Saved data entries
•••••
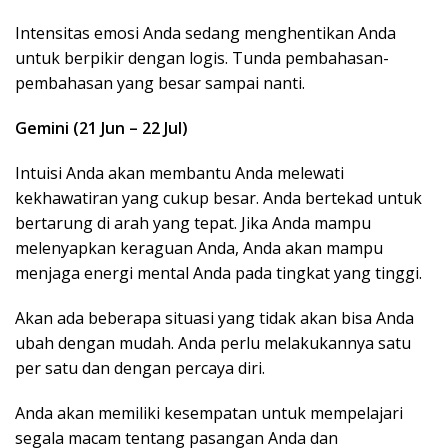
Intensitas emosi Anda sedang menghentikan Anda
untuk berpikir dengan logis. Tunda pembahasan-
pembahasan yang besar sampai nanti.
Gemini (21 Jun – 22 Jul)
Intuisi Anda akan membantu Anda melewati
kekhawatiran yang cukup besar. Anda bertekad untuk
bertarung di arah yang tepat. Jika Anda mampu
melenyapkan keraguan Anda, Anda akan mampu
menjaga energi mental Anda pada tingkat yang tinggi.
Akan ada beberapa situasi yang tidak akan bisa Anda
ubah dengan mudah. Anda perlu melakukannya satu
per satu dan dengan percaya diri.
Anda akan memiliki kesempatan untuk mempelajari
segala macam tentang pasangan Anda dan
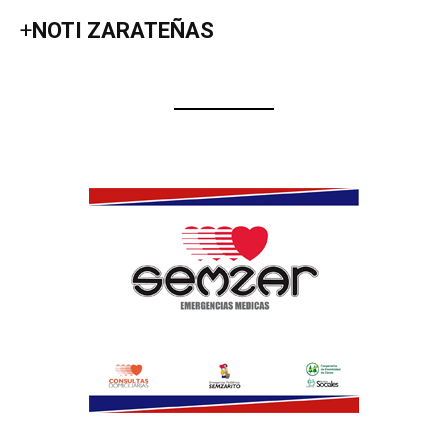
+
NOTI ZARATEÑAS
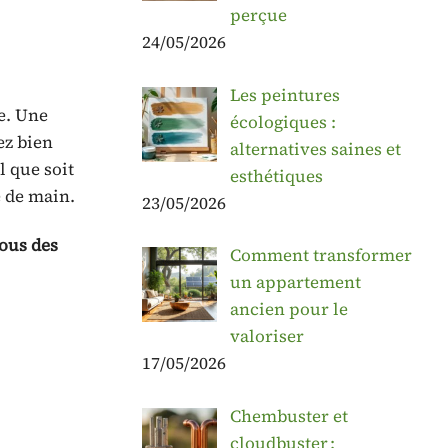
perçue
24/05/2026
Les peintures
te. Une
écologiques :
ez bien
alternatives saines et
l que soit
esthétiques
e de main.
23/05/2026
ous des
Comment transformer
un appartement
ancien pour le
valoriser
17/05/2026
Chembuster et
cloudbuster :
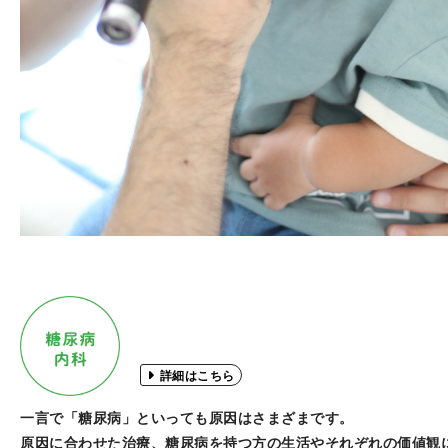
詳細はこちら
一言で「糖尿病」といっても原因はさまざまです。
原因に合わせた治療、糖尿病を持つ方の生活やそれぞれの価値観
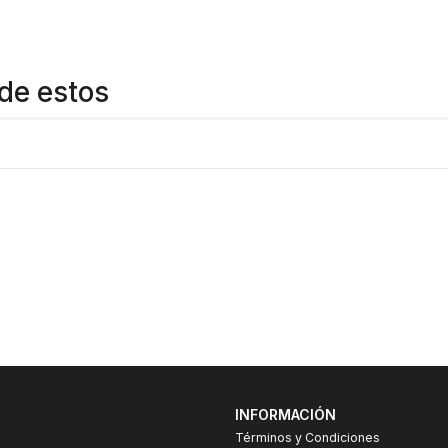
de estos
INFORMACIÓN
Términos y Condiciones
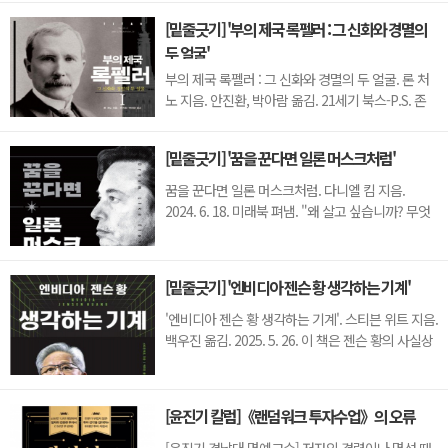
(manufacturing company)을 열어 젖힌 최초의
[밑줄긋기] '부의 제국 록펠러 : 그 신화와 경멸의
기업인이다. 그는 컨베이어벨트 시스템과 분업화, 시
두 얼굴'
간동작을 받아들여 자동차를 대량 생산했다. 이를 위
해 노동자를 대량 고...
부의 제국 록펠러 : 그 신화와 경멸의 두 얼굴. 론 처
노 지음. 안진환, 박아람 옮김. 21세기 북스-P.S. 존
D. 록펠러는 자본주의 역사상 최고 부호이다. 인류
역사에서 자본주의가 시작된 18세기 이후 록펠러보
[밑줄긋기] '꿈을 꾼다면 일론 머스크처럼'
다 더 많은 재산을 가진 부호는 존재하지 않는다. 그
가 1937년 사망 당시 보유한 재산은 약 14억 달러이
꿈을 꾼다면 일론 머스크처럼. 다니엘 킴 지음.
며 이는 당시 미국 GDP의 약 1.5~22%(4...
2024. 6. 18. 미래북 펴냄. "왜 살고 싶습니까? 무엇
이 당신에게 중요합니까? 삶의 이유를 찾아야 합니
다." -일론 머스크 -◆불가능한 일을 현실로...-일론
머스크의 인생을 한마디로 요약하면 '불가능과의 전
[밑줄긋기] '엔비디아 젠슨 황 생각하는 기계'
쟁'이다. 그는 불가능을 현실로 바꿔 놓는 재주가 있
었다. -일론은 하루를 1달러로 살...
'엔비디아 젠슨 황 생각하는 기계'. 스티븐 위트 지음.
백우진 옮김. 2025. 5. 26. 이 책은 젠슨 황의 사실상
유일한 공식 전기이다. ◆ 검은 가죽재킷 고집하는
이유는 '시간 절약' 때문-젠슨 황이 언제나 입고 다니
는 검은색 가죽 재킷은 1,200만원(한화)짜리다. 젠슨
[윤진기 칼럼]《랜덤워크 투자수업》의 오류
황은 이 검은색 가죽 재킷을 약 15벌 갖고 있다. 대부
분 대부분 이탈...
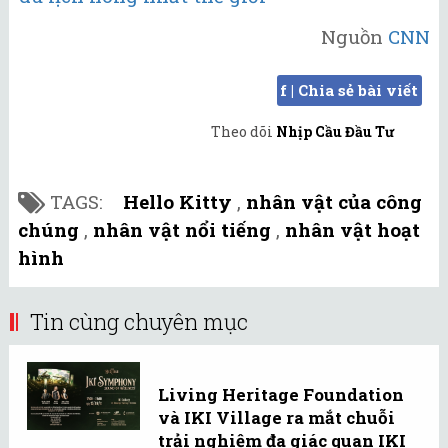
Nguồn
CNN
f | Chia sẻ bài viết
Theo dõi
Nhịp Cầu Đầu Tư
TAGS:
Hello Kitty
,
nhân vật của công
chúng
,
nhân vật nổi tiếng
,
nhân vật hoạt
hình
Tin cùng chuyên mục
Living Heritage Foundation
và IKI Village ra mắt chuỗi
trải nghiệm đa giác quan IKI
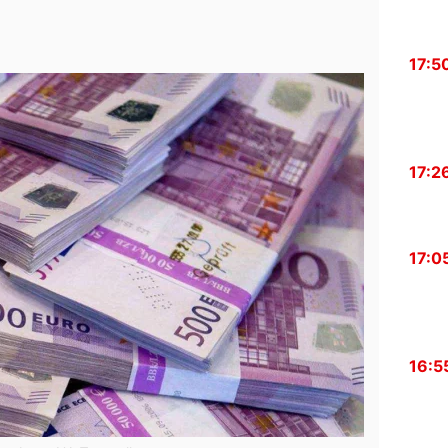
17:5
17:2
17:0
16:5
•••••
Required action
Format the text read from every item above as a JSON list of strings, one string per line, with blank lines omitted. Leave the pictures out of the answer.

Solution for this task
[
  "Intensitas emosi Anda sedang menghentikan Anda",
  "untuk berpikir dengan logis. Tunda pembahasan-",
  "pembahasan yang besar sampai nanti.",
  "Gemini (21 Jun – 22 Jul)",
  "Intuisi Anda akan membantu Anda melewati",
  "kekhawatiran yang cukup besar. Anda bertekad untuk",
  "bertarung di arah yang tepat. Jika Anda mampu",
  "melenyapkan keraguan Anda, Anda akan mampu",
  "menjaga energi mental Anda pada tingkat yang tinggi.",
  "Akan ada beberapa situasi yang tidak akan bisa Anda",
  "ubah dengan mudah. Anda perlu melakukannya satu",
  "per satu dan dengan percaya diri.",
  "Anda akan memiliki kesempatan untuk mempelajari",
  "segala macam tentang pasangan Anda dan",
  "+",
  "NOTI ZARATEÑAS",
  "perçue",
  "24/05/2026",
  "Les peintures",
  "te. Une",
  "écologiques :",
  "ez bien",
  "alternatives saines et",
  "l que soit",
  "esthétiques",
  "e de main.",
  "23/05/2026",
  "ous des",
  "Comment transformer",
  "un appartement",
  "ancien pour le",
  "valoriser",
  "17/05/2026",
  "Chembuster et",
  "cloudbuster :",
  "詳細はこちら",
  "一言で「糖尿病」といっても原因はさまざまです。",
  "原因に合わせた治療、糖尿病を持つ方の生活やそれぞれの価値観",
  "de estos",
  "INFORMACIÓN",
  "Términos y Condiciones",
  "(manufacturing company)을 열어 젖힌 최초의",
  "[밑줄긋기] '부의 제국 록펠러 : 그 신화와 경멸의",
  "기업인이다. 그는 컨베이어벨트 시스템과 분업화, 시",
  "두 얼굴'",
  "간동작을 받아들여 자동차를 대량 생산했다. 이를 위",
  "해 노동자를 대량 고...",
  "부의 제국 록펠러 : 그 신화와 경멸의 두 얼굴. 론 처",
  "노 지음. 안진환, 박아람 옮김. 21세기 북스-P.S. 존",
  "D. 록펠러는 자본주의 역사상 최고 부호이다. 인류",
  "역사에서 자본주의가 시작된 18세기 이후 록펠러보",
  "[밑줄긋기] '꿈을 꾼다면 일론 머스크처럼'",
  "다 더 많은 재산을 가진 부호는 존재하지 않는다. 그",
  "가 1937년 사망 당시 보유한 재산은 약 14억 달러이",
  "꿈을 꾼다면 일론 머스크처럼. 다니엘 킴 지음.",
  "며 이는 당시 미국 GDP의 약 1.5~22%(4...",
  "2024. 6. 18. 미래북 펴냄. \"왜 살고 싶습니까? 무엇",
  "이 당신에게 중요합니까? 삶의 이유를 찾아야 합니",
  "다.\" -일론 머스크 -◆불가능한 일을 현실로...-일론",
  "머스크의 인생을 한마디로 요약하면 '불가능과의 전",
  "[밑줄긋기] '엔비디아 젠슨 황 생각하는 기계'",
  "쟁'이다. 그는 불가능을 현실로 바꿔 놓는 재주가 있",
  "었다. -일론은 하루를 1달러로 살...",
  "'엔비디아 젠슨 황 생각하는 기계'. 스티븐 위트 지음.",
  "백우진 옮김. 2025. 5. 26. 이 책은 젠슨 황의 사실상",
  "유일한 공식 전기이다. ◆ 검은 가죽재킷 고집하는",
  "이유는 '시간 절약' 때문-젠슨 황이 언제나 입고 다니",
  "는 검은색 가죽 재킷은 1,200만원(한화)짜리다. 젠슨",
  "[윤진기 칼럼]《랜덤워크 투자수업》의 오류",
  "황은 이 검은색 가죽 재킷을 약 15벌 갖고 있다. 대부",
  "분 대부분 이탈...",
  "Nguồn",
  "CNN",
  "f | Chia sẻ bài viết",
  "Theo dõi",
  "Nhịp Cầu Đầu Tư",
  "TAGS:",
  "Hello Kitty",
  ",",
  "nhân vật của công",
  "chúng",
  ",",
  "nhân vật nổi tiếng",
  ",",
  "nhân vật hoạt",
  "hình",
  "Tin cùng chuyên mục",
  "Living Heritage Foundation",
  "và IKI Village ra mắt chuỗi",
  "trải nghiệm đa giác quan IKI",
  "17:5",
  "17:2",
  "17:0",
  "16:5"
]